Autrement dit, lorsque la RRQ commet une erreur qui cause un préjudice à un bénéficiaire, sa loi lui permet de faire preuve de gros bon sens et d'accorder une remise de dettes.

Pourquoi ne pas donner la même latitude à la CARRA? La Protectrice du citoyen en a déjà fait la recommandation. Mais rien n'a changé depuis cinq ans.

Le temps est venu de passer aux actes.

Si on fusionne la CARRA et la RRQ, je vois mal comment on pourrait justifier que deux bénéficiaires soient traités différemment lorsqu'ils sont victimes d'une erreur administrative de la part d'un seul et même organisme. Ce ne serait pas équitable.

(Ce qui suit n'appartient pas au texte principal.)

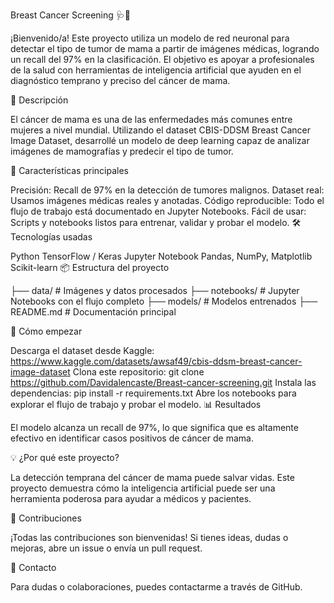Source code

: Breast Cancer Screening 🩺🔬

¡Bienvenido/a! Este proyecto utiliza un modelo de red neuronal para detectar el tipo de tumor de mama a partir de imágenes médicas, logrando un recall del 97% en la clasificación. El objetivo es apoyar a profesionales de la salud con herramientas de inteligencia artificial que ayuden en el diagnóstico temprano y preciso del cáncer de mama.

📂 Descripción

El cáncer de mama es una de las enfermedades más comunes entre mujeres a nivel mundial. Utilizando el dataset CBIS-DDSM Breast Cancer Image Dataset, desarrollé un modelo de deep learning capaz de analizar imágenes de mamografías y predecir el tipo de tumor.

🚀 Características principales

Precisión: Recall de 97% en la detección de tumores malignos.
Dataset real: Usamos imágenes médicas reales y anotadas.
Código reproducible: Todo el flujo de trabajo está documentado en Jupyter Notebooks.
Fácil de usar: Scripts y notebooks listos para entrenar, validar y probar el modelo.
🛠️ Tecnologías usadas

Python
TensorFlow / Keras
Jupyter Notebook
Pandas, NumPy, Matplotlib
Scikit-learn
📦 Estructura del proyecto

├── data/ # Imágenes y datos procesados
├── notebooks/ # Jupyter Notebooks con el flujo completo
├── models/ # Modelos entrenados
├── README.md # Documentación principal

🏁 Cómo empezar

Descarga el dataset desde Kaggle:
https://www.kaggle.com/datasets/awsaf49/cbis-ddsm-breast-cancer-image-dataset
Clona este repositorio:
git clone https://github.com/Davidalencaste/Breast-cancer-screening.git
Instala las dependencias:
pip install -r requirements.txt
Abre los notebooks para explorar el flujo de trabajo y probar el modelo.
📊 Resultados

El modelo alcanza un recall de 97%, lo que significa que es altamente efectivo en identificar casos positivos de cáncer de mama.

💡 ¿Por qué este proyecto?

La detección temprana del cáncer de mama puede salvar vidas. Este proyecto demuestra cómo la inteligencia artificial puede ser una herramienta poderosa para ayudar a médicos y pacientes.

🤝 Contribuciones

¡Todas las contribuciones son bienvenidas! Si tienes ideas, dudas o mejoras, abre un issue o envía un pull request.

📧 Contacto

Para dudas o colaboraciones, puedes contactarme a través de GitHub.
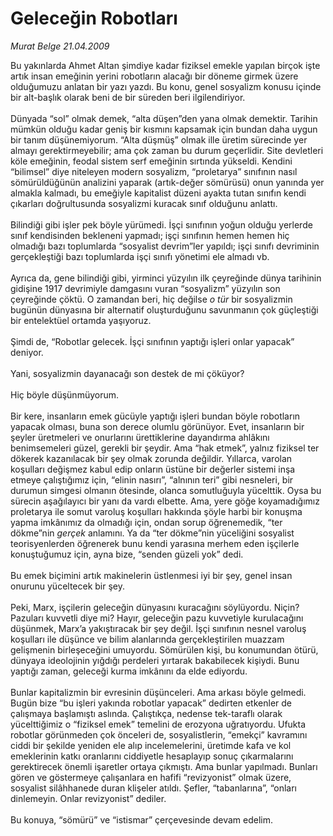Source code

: # Geleceğin Robotları

*Murat Belge 21.04.2009*

<div class="taraf_structure_2col_1zq">
<div class="margen_n">



 <p>Bu yakınlarda Ahmet Altan şimdiye kadar fiziksel emekle yapılan birçok işte artık insan emeğinin yerini robotların alacağı bir döneme girmek üzere olduğumuzu anlatan bir yazı yazdı. Bu konu, genel sosyalizm konusu içinde bir alt-başlık olarak beni de bir süreden beri ilgilendiriyor. <br/><br/>Dünyada “sol” olmak demek, “alta düşen”den yana olmak demektir. Tarihin mümkün olduğu kadar geniş bir kısmını kapsamak için bundan daha uygun bir tanım düşünemiyorum. “Alta düşmüş” olmak ille üretim sürecinde yer almayı gerektirmeyebilir; ama çok zaman bu durum geçerlidir. Site devletleri köle emeğinin, feodal sistem serf emeğinin sırtında yükseldi. Kendini “bilimsel” diye niteleyen modern sosyalizm, “proletarya” sınıfının nasıl sömürüldüğünün analizini yaparak (artık-değer sömürüsü) onun yanında yer almakla kalmadı, bu emeğiyle kapitalist düzeni ayakta tutan sınıfın kendi çıkarları doğrultusunda sosyalizmi kuracak sınıf olduğunu anlattı. <br/><br/>Bilindiği gibi işler pek böyle yürümedi. İşçi sınıfının yoğun olduğu yerlerde sınıf kendisinden bekleneni yapmadı; işçi sınıfının hemen hemen hiç olmadığı bazı toplumlarda “sosyalist devrim”ler yapıldı; işçi sınıfı devriminin gerçekleştiği bazı toplumlarda işçi sınıfı yönetimi ele almadı vb. <br/><br/>Ayrıca da, gene bilindiği gibi, yirminci yüzyılın ilk çeyreğinde dünya tarihinin gidişine 1917 devrimiyle damgasını vuran “sosyalizm” yüzyılın son çeyreğinde çöktü. O zamandan beri, hiç değilse <i>o tür</i> bir sosyalizmin bugünün dünyasına bir alternatif oluşturduğunu savunmanın çok güçleştiği bir entelektüel ortamda yaşıyoruz. <br/><br/>Şimdi de, “Robotlar gelecek. İşçi sınıfının yaptığı işleri onlar yapacak” deniyor. <br/><br/>Yani, sosyalizmin dayanacağı son destek de mi çöküyor? <br/><br/>Hiç böyle düşünmüyorum. <br/><br/>Bir kere, insanların emek gücüyle yaptığı işleri bundan böyle robotların yapacak olması, buna son derece olumlu görünüyor. Evet, insanların bir şeyler üretmeleri ve onurlarını ürettiklerine dayandırma ahlâkını benimsemeleri güzel, gerekli bir şeydir. Ama “hak etmek”, yalnız fiziksel ter dökerek kazanılacak bir şey olmak zorunda değildir. Yıllarca, varolan koşulları değişmez kabul edip onların üstüne bir değerler sistemi inşa etmeye çalıştığımız için, “elinin nasırı”, “alnının teri” gibi nesneleri, bir durumun simgesi olmanın ötesinde, olanca somutluğuyla yücelttik. Oysa bu sürecin aşağılayıcı bir yanı da vardı elbette. Ama, yere göğe koyamadığımız proletarya ile somut varoluş koşulları hakkında şöyle harbi bir konuşma yapma imkânımız da olmadığı için, ondan sorup öğrenemedik, “ter dökme”nin <i>gerçek</i> anlamını. Ya da “ter dökme”nin yüceliğini sosyalist teorisyenlerden öğrenerek bunu kendi yarasına merhem eden işçilerle konuştuğumuz için, ayna bize, “senden güzeli yok” dedi. <br/><br/>Bu emek biçimini artık makinelerin üstlenmesi iyi bir şey, genel insan onurunu yüceltecek bir şey. <br/><br/>Peki, Marx, işçilerin geleceğin dünyasını kuracağını söylüyordu. Niçin? Pazuları kuvvetli diye mi? Hayır, geleceğin pazu kuvvetiyle kurulacağını düşünmek, Marx’a yakıştıracak bir şey değil. İşçi sınıfının nesnel varoluş koşulları ile düşünce ve bilim alanlarında gerçekleştirilen muazzam gelişmenin birleşeceğini umuyordu. Sömürülen kişi, bu konumundan ötürü, dünyaya ideolojinin yığdığı perdeleri yırtarak bakabilecek kişiydi. Bunu yaptığı zaman, geleceği kurma imkânını da elde ediyordu. <br/><br/>Bunlar kapitalizmin bir evresinin düşünceleri. Ama arkası böyle gelmedi. Bugün bize “bu işleri yakında robotlar yapacak” dedirten etkenler de çalışmaya başlamıştı aslında. Çalıştıkça, nedense tek-taraflı olarak yücelttiğimiz o “fiziksel emek” temelini de erozyona uğratıyordu. Ufukta robotlar görünmeden çok önceleri de, sosyalistlerin, “emekçi” kavramını ciddi bir şekilde yeniden ele alıp incelemelerini, üretimde kafa ve kol emeklerinin katkı oranlarını ciddiyetle hesaplayıp sonuç çıkarmalarını gerektirecek önemli işaretler ortaya çıkmıştı. Ama bunlar yapılmadı. Bunları gören ve göstermeye çalışanlara en hafifi “revizyonist” olmak üzere, sosyalist silâhhanede duran klişeler atıldı. Şefler, “tabanlarına”, “onları dinlemeyin. Onlar revizyonist” dediler. <br/><br/>Bu konuya, “sömürü” ve “istismar” çerçevesinde devam edelim.</p>

<br/>


<div id="taraf_not">
</div>

</div>


</div>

Parlons maintenant du cas de Nicole Beaulieu, qui a été mal informée par les préposés de la CARRA. La dame qui a travaillé 13 ans dans le réseau de la santé avait demandé le transfert de sa rente dans un compte de retraite immobilisé (CRI) dans les années 90. Lorsqu'elle est revenue travailler au gouvernement, elle a voulu remettre l'argent du CRI dans le régime, ce qui lui aurait permis de bonifier sa rente de retraite.

Mais les employés de la CARRA lui ont dit que c'était impossible. Ce n'est qu'après avoir quitté le gouvernement de nouveau qu'un cadre supérieur de la CARRA a fini par lui avouer que le transfert était faisable... mais qu'il était trop tard, car elle n'était plus employée de l'État.

La dame a présenté son dossier au comité de réexamen de la CARRA, puis au tribunal d'arbitrage. En vain. Ces deux instances sont impuissantes. Elles ne peuvent pas renverser la vapeur quand la CARRA a commis une erreur administrative. Ce n'est pas dans leur mandat.

Ces instances en viennent ainsi à perdre leur acuité, voire leur raison d'être, estime l'AQRP.

De leur côté, les citoyens mécontents de la RRQ peuvent se rendre devant le Tribunal administratif du Québec (TAQ), ce qui favorise «un jugement plus impartial et équitable», estime l'AQRP.

Tant qu'à fusionner la RRQ et la CARRA, pourquoi ne pas utiliser le TAQ pour tous les bénéficiaires? Il serait plutôt étrange de maintenir un système de gestion des plaintes à deux vitesses.